Dottore Marco Santarelli looks like a young Italian actor, more suited to making movies than growing grapes. But the 32-year-old enologist is serious about his craft — winemaker for the Santadi winery in Sardinia’s Carignano del Sulcis region.
“Winemaking is very easy if the grapes grow clean,” says Santarelli, noting the less interference from the hand of man, the better. “Ah, but they can’t be ignored,” he continues. “You have to talk to the plants. That is the secret.”
Santarelli does a lot of talking in the Sulcis, a beautiful, remote region in the southwest corner of the Mediterranean’s second largest island. Here, in the reddish-brown, beach-sand soils baked by a near flawless hot sun, the red Carignano grape thrives on ungrafted, low-to-the-ground “bush vines,” some of which are more than 120 years old.
The five-member Consorizo Carignano del Sulcis, like characters in Pirandello’s famous play, is a winemakers’ alliance in search of U.S. distributors.
I met Santarelli in December at a Boston tasting event highlighting the consortium, founded in 1977 to promote the region’s identity and culture through its wines. Sardinian winemaking is rooted in traditional, sustainable methods that defer to Mother Nature to guide a natural process. Unique, rich, pure-of-expression wines are the result.
Carignano — Carignan in France — is a late-ripening grape that is susceptible to humidity, mildew and rot in most parts of the world. But the grape thrives to perfection in Sardinia’s hot, sunny climate. The only concern, as Santarelli tells it, is to pick the grape at the height of its ripeness.
“The sandy soils are poor for tannins so it is important that we get the best grape from the vineyard,” says the University of Piacenza graduate. If the structure is there, the winemaker can build the composition, he adds.
Santarelli cites the cellar’s success to the “great scientific capacity” of Dr. Giacomo Tachis, the respected Italian winemaker who saw the potential in the Carignano grape. Tachis is known for creating the famous Super Tuscan wine, Tenuta San Guido.
Santarelli says he has benefitted from Tachis’ influence.
“The No. 1 goal is to produce outstanding quality,” says Santarelli. “Our philosophy at the winery is to work harder to produce a good base wine. You pay attention to every detail, in the vineyard and in the cellar. Everything gets better from there.”
Judging from Santadi’s 2008 Terre Brune Carignano Superiore, Santarelli is mastering the recipe for success.
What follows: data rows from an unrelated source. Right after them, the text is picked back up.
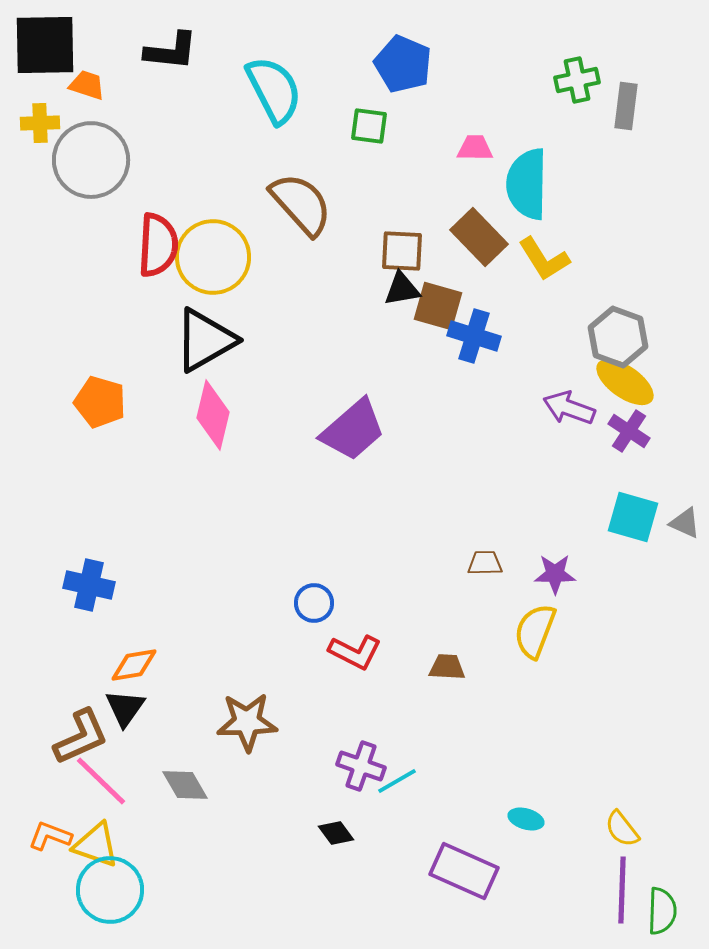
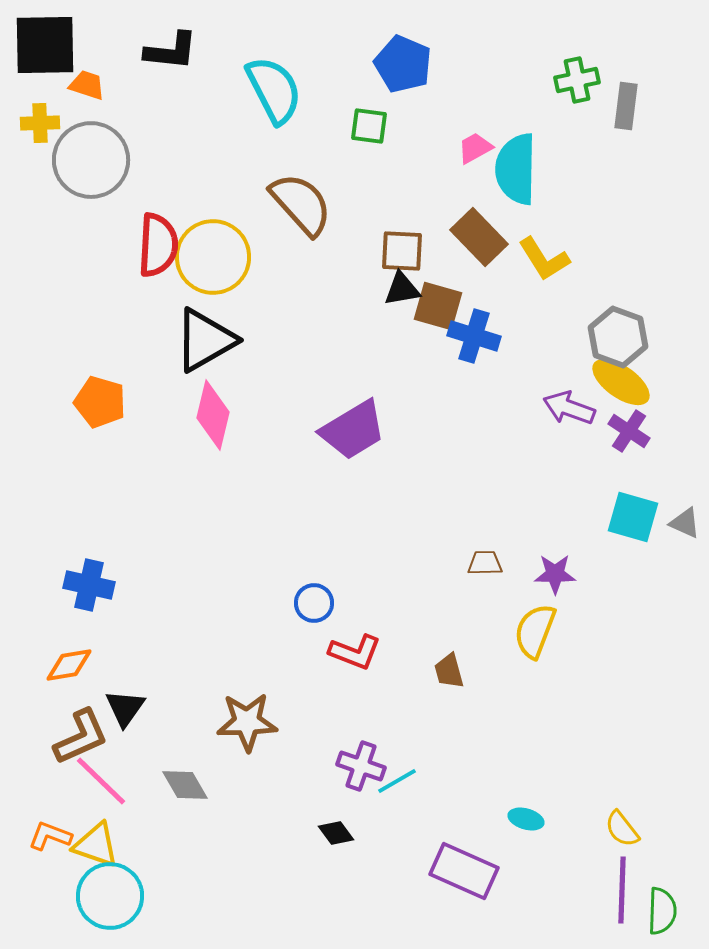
pink trapezoid at (475, 148): rotated 30 degrees counterclockwise
cyan semicircle at (527, 184): moved 11 px left, 15 px up
yellow ellipse at (625, 382): moved 4 px left
purple trapezoid at (353, 430): rotated 10 degrees clockwise
red L-shape at (355, 652): rotated 6 degrees counterclockwise
orange diamond at (134, 665): moved 65 px left
brown trapezoid at (447, 667): moved 2 px right, 4 px down; rotated 108 degrees counterclockwise
cyan circle at (110, 890): moved 6 px down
The wine is excellent, from its deep, ruby color to the blackberry fruit and spices spinning complex flavors from sip to swallow. We drank it with a divine dish of balsamic braised short rib of beef, Roman semolina gnocchi, and broccoli rabe with preserved lemon glaze. Mamma mia, how beautiful!
The wine is difficult to find in Massachusetts although that is likely to change as soon as a distributor comes on board. Santadi produced 70,000 bottles of the 2010 vintage, which Santarelli called a “classic growing season.” He said 300 six-packs of Terre Brune should be circulating in the area with more to come in the future. The suggested cost is $65 to $75 a bottle.
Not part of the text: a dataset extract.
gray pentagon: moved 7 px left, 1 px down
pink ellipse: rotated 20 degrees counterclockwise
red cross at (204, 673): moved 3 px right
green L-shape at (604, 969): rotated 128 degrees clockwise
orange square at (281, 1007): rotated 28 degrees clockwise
While Terre Brune was the star performer of the tasting — in my opinion — it wasn’t without strong competition. Here are other Carignano del Sulcis wines worth trying.
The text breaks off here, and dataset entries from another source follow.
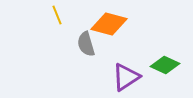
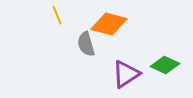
purple triangle: moved 3 px up
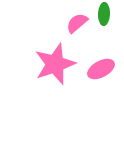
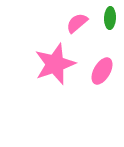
green ellipse: moved 6 px right, 4 px down
pink ellipse: moved 1 px right, 2 px down; rotated 32 degrees counterclockwise
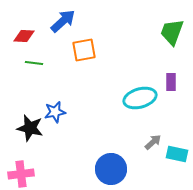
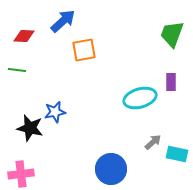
green trapezoid: moved 2 px down
green line: moved 17 px left, 7 px down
• Sardus Pater Carignano del Sulcis Is Arenas Riserva, $45 — Sant’ Antioco is an island municipality of Sardinia dating back to the fifth millennium BC where the grapes for this warm, luxuriant wine are grown on 80-year-old vines. Very appealing in every way.
• Cantina Mesa Buio Buio Isola dei Nuraghi IGT, $25 — Like the nuraghi stone towers built in the Bronze Age that still dot the landscape, this spicy Carignano is made to age with velvety grace. It’s the one to buy for taste, texture and value.
• Cantina dal Calsetta Tupei, $16 — There’s no hint of cutting corners from this entry level Carignano. I was delighted to taste so much fresh berry fruit and energy in the glass.
• AgriPunica Barrua Isola de Nuraghi IGT, $55 — A modern blend of Carignano, Cabernet Sauvignon and Merlot, it’s a multi-layered mix of dark cherry, black licorice and herbs. Elegant and satisfying. Kobrand is the U.S. distributor.